EXTRAIT DU DOCUMENT:
━━━

2 – Pause au musée d’art Roger-Quilliot
Actuellement au musée d’art Roger-Quilliot, installé dans un ancien couvent des Ursulines revisité en espace muséographique contemporain, la Chine est à l’honneur avec une exposition hors les murs du musée national des arts asiatiques-Guimet. Vases somptueux, statues mystérieuses et autres trésors de la Chine ancienne sont mis en regard avec notamment une robe de mandarin et d’autres pièces textiles sorties pour l’occasion des réserves du musée, l’exposition s’organise autour de 4 grands thèmes universels : le sacré, le prestige, la beauté et la transgression.
On peut ensuite visiter le musée dont la riche collection est classée par ordre chronologique. Au passage, on admire les œuvres de Fragonard, Chasseriau, Corot, Camille Claudel et Bartholdi, pour ne citer qu’eux.
3 – Direction « L’aventure Michelin »

Suivez le guide @I.Comolet
On n’y croyait pas. Et pourtant la visite de « l’aventure Michelin », le musée de la marque au Bibendum, situé en plein cœur du quadrilatère occupé autrefois par les usines, reste un must incontournable. On y découvrira tout ou presque, sur l’histoire de cette grande saga industrielle jalonnée d’inventions incroyables dont on pourra admirer de nombreux spécimens : vélos, motos, bolides et autres engins curieux ou fabuleux. L’affaire a débuté en 1889 et imprimé sa marque sur la ville. Des premières innovations pneumatiques aux records de vitesse, jusqu’aux recherches en cours. Anecdote croustillante : le Paris-Brest, ce fameux gâteau évoquant une roue de vélo, s’est inspiré de la course Paris-Brest-Paris remportée à vélo par Charles Terront, malgré 5 crevaisons. Son vélo était équipé du premier pneu démontable, qui permettait de changer en un quart d’heure une roue crevée. Une révolution à l’époque. Et une victoire qui avec les suivantes – dont la première course automobile au monde où a concouru André Michelin, l’un des deux frères fondateurs à bord de l’Eclair, la première voiture à rouler sur de l’air – a propulsé Michelin et le made in Clermont sur le devant de la scène. Le sens inné de la publicité d’André Michelin a fait le reste. C’est à lui que l’on doit en 1898 l’invention de Bibendum le bonhomme Michelin, dont on verra de très beaux exemplaires. Puis vient en 1900 le premier guide, suivi en 1910 par la première carte routière et en 1926 par « l’étoile des bonnes tables », dont on connaît bien le succès mondial. Dès le hall d’entrée du musée où est accroché un Breguet 14, on découvre également le rôle de l’entreprise dans l’aviation, y compris celle de guerre. A ses côtés, une Micheline des années 30 avec des sièges en rotin qui a roulé jusque dans les années 80 à Madagascar. C’est un autorail monté sur pneumatiques, adopté partout dans le monde, et grand témoin de l’influence de l’entreprise dans les chemins de fer et l’exploration. Il y a aussi exposé là des bornes et panneaux, autre invention Michelin pour faciliter la circulation routière.

━━━

Éléments répertoriés dans un jeu de données
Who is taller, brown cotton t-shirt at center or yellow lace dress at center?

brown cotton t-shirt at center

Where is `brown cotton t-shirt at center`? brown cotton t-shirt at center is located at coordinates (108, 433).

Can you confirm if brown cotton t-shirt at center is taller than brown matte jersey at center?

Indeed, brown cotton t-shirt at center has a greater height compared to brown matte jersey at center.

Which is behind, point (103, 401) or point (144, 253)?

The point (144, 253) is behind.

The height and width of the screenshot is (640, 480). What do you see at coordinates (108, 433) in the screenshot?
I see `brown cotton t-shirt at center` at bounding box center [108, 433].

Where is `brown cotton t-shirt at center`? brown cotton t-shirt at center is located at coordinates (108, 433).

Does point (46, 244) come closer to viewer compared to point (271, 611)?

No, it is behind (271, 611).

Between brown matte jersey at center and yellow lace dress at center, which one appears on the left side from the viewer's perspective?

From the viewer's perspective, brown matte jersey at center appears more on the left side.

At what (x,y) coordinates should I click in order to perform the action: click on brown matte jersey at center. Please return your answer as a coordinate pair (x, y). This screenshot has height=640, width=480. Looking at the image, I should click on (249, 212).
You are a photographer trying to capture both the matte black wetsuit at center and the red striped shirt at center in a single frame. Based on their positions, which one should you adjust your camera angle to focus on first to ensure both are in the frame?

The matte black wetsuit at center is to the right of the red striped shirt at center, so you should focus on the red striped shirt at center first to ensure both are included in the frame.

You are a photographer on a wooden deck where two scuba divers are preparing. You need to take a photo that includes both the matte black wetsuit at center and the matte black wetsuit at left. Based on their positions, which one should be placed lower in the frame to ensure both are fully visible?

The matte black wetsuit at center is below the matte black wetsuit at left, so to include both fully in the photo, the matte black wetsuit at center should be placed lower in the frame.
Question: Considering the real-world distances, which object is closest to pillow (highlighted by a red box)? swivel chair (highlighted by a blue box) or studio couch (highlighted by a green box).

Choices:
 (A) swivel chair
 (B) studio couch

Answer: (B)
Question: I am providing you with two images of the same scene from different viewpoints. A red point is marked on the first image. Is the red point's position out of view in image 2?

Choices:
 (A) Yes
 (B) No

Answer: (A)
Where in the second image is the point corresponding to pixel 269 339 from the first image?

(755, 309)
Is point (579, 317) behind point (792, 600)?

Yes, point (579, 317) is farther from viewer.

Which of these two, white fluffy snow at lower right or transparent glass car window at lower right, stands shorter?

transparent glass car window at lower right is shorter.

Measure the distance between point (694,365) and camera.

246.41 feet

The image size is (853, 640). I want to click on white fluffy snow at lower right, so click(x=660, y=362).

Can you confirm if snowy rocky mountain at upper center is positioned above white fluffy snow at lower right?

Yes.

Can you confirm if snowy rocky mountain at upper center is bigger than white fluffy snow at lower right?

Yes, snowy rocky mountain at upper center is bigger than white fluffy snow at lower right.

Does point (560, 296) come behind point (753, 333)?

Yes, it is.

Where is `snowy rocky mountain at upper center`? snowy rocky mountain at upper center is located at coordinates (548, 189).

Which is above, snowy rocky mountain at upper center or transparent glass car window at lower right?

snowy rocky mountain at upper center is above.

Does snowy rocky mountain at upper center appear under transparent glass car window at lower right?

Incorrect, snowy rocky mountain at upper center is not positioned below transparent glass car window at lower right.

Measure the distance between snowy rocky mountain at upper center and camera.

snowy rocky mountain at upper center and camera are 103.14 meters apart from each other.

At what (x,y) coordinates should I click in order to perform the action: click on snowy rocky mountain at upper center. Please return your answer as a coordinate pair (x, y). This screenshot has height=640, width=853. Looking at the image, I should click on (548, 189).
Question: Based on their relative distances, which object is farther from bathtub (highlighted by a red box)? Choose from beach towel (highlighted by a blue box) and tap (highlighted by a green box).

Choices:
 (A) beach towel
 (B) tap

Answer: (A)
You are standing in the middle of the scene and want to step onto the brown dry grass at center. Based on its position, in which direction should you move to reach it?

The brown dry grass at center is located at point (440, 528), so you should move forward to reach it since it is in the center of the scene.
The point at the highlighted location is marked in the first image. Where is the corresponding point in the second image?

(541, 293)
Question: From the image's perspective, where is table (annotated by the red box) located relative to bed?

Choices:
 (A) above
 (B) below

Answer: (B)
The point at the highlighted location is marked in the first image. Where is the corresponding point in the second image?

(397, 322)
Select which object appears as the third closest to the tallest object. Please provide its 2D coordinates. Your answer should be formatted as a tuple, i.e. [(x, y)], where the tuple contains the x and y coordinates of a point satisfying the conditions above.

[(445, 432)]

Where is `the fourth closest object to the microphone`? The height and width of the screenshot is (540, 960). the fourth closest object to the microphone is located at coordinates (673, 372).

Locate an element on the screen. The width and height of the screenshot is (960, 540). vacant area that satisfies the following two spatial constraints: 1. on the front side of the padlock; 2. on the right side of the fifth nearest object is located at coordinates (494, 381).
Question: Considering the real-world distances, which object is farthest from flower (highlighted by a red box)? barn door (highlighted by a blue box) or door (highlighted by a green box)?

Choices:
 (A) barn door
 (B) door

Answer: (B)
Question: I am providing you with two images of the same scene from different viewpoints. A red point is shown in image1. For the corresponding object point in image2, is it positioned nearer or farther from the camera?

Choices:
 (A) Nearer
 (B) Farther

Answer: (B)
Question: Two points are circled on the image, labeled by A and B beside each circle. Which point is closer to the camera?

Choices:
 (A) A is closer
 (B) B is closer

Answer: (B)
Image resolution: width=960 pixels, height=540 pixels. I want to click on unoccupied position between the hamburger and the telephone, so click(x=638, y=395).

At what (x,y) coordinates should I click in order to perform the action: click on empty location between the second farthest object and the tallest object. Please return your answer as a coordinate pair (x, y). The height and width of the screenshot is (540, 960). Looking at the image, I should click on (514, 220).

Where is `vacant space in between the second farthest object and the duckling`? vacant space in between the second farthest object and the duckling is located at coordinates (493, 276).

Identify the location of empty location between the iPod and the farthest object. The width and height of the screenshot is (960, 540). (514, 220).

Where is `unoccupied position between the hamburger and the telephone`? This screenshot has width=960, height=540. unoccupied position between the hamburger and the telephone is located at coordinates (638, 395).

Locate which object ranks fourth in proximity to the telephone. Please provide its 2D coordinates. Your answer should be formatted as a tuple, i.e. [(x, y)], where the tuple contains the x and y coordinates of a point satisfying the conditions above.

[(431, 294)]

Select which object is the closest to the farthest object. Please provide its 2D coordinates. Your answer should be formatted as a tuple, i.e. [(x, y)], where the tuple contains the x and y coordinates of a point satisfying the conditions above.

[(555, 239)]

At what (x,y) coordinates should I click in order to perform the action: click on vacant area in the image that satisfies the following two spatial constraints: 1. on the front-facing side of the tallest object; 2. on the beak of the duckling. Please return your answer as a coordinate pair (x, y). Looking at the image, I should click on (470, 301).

━━━

CONSIGNES:
**A)** Répondez à ces questions sur l'extrait consacré aux musées :
(i) Dans quel ancien bâtiment est installé le musée d'art Roger-Quilliot ?
(ii) En quelle année Bibendum a-t-il été inventé ?
(iii) Quel avion est accroché dans le hall d'entrée de « l'aventure Michelin » ?
**B)** Mettez sous forme de tableau Markdown les lignes du listing situées entre celle qui contient « coordinates (548, 189). » et celle qui contient « Incorrect, snowy rocky », ces deux lignes comprises, sans les lignes vides. La colonne « N° » donne le numéro de rang et la colonne « Ligne » le texte de la ligne.

RÉPONSES DÉTAILLÉES:
**A)**
(i) Dans un ancien couvent des Ursulines.
(ii) En 1898.
(iii) Un Breguet 14.

**B)**
| N° | Ligne |
|---|---|
| 1 | Where is `snowy rocky mountain at upper center`? snowy rocky mountain at upper center is located at coordinates (548, 189). |
| 2 | Which is above, snowy rocky mountain at upper center or transparent glass car window at lower right? |
| 3 | snowy rocky mountain at upper center is above. |
| 4 | Does snowy rocky mountain at upper center appear under transparent glass car window at lower right? |
| 5 | Incorrect, snowy rocky mountain at upper center is not positioned below transparent glass car window at lower right. |